Before us, the moonlight lay upon the tumbled desolation of sand that had once been the brilliant capital of a pharaoh. For a moment I had a vision; I seemed to see the ruined walls rise up again, the stately villas in their green groves and gardens, the white walls of the temples, adorned with brilliantly painted reliefs, the flash of gold-tipped flagstaffs, with crimson pennants flying the breeze. The wide, tree-lined avenues were filled with a laughing throng of white-clad worshipers, going to the temple, and before them all raced the golden chariot of the king, drawn by matched pair of snow-white horses…. Gone. All gone, into the dust to which we must all descend when our hour comes.
“Well?” I said, shaking of my melancholy mood. “You promised me the benefit of your advice. I await it breathlessly.”
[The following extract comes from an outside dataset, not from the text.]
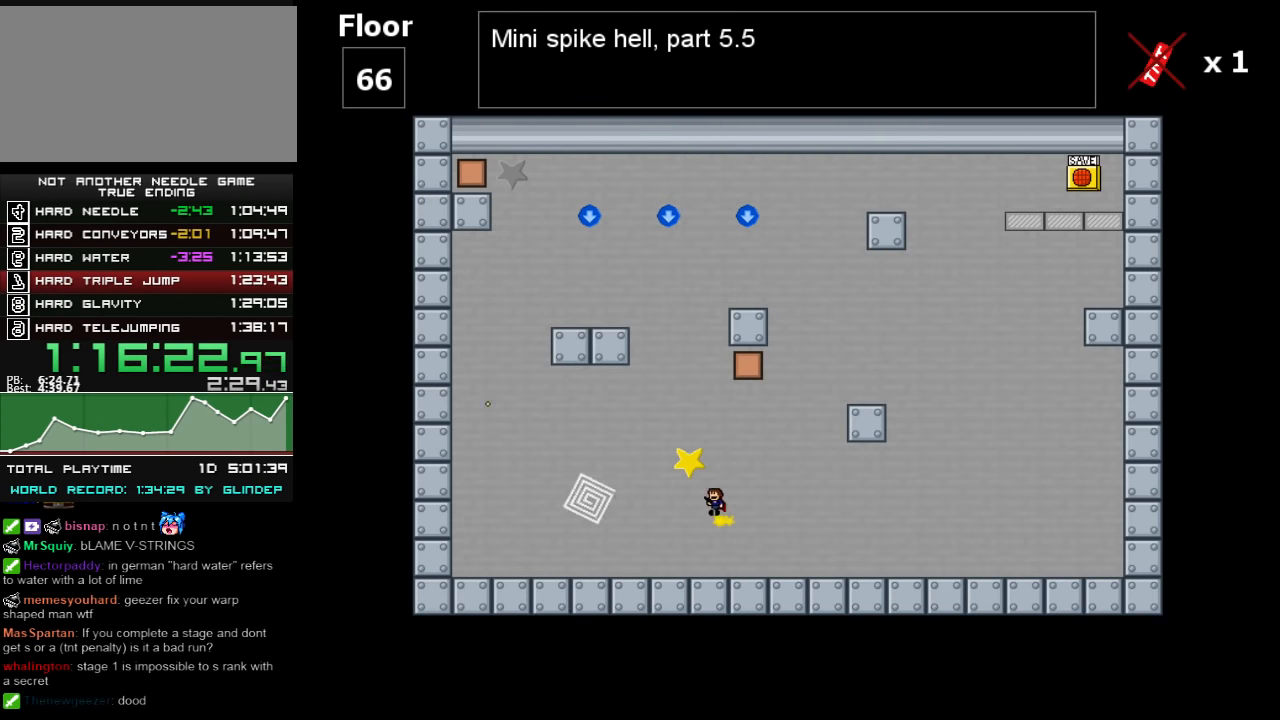
{"keys": ["left", "shift_l"], "events": [[180, "z", "down"], [280, "z", "up"]]}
“What would you say to striking camp tomorrow?”
“Give up? Never!”
“Just what I would have expected an Englishwoman to say. Are you willing to risk Miss Evelyn?”
“You think the Mummy has designs on her?”
“I am unwilling to commit myself as to its original intentions,” said Emerson pedantically. “But it seems clear that the Mummy is now interested in her. I am afraid it is not attracted by your charms, Peabody. It must have known you were in the tent; I was watching, and I thought for a time, seeing the walls bulge and vibrate, that you would have the whole structure down about your ears. What were you doing—physical knee jerks?”
I decided to ignore his childish malice.
“I was looking for evidence of what had happened to Michael,” I explained. “I found this.”
I showed him the crucifix, pointing out the break in the chain. He looked grave.
“Careless of the attacker, to leave such a clue.”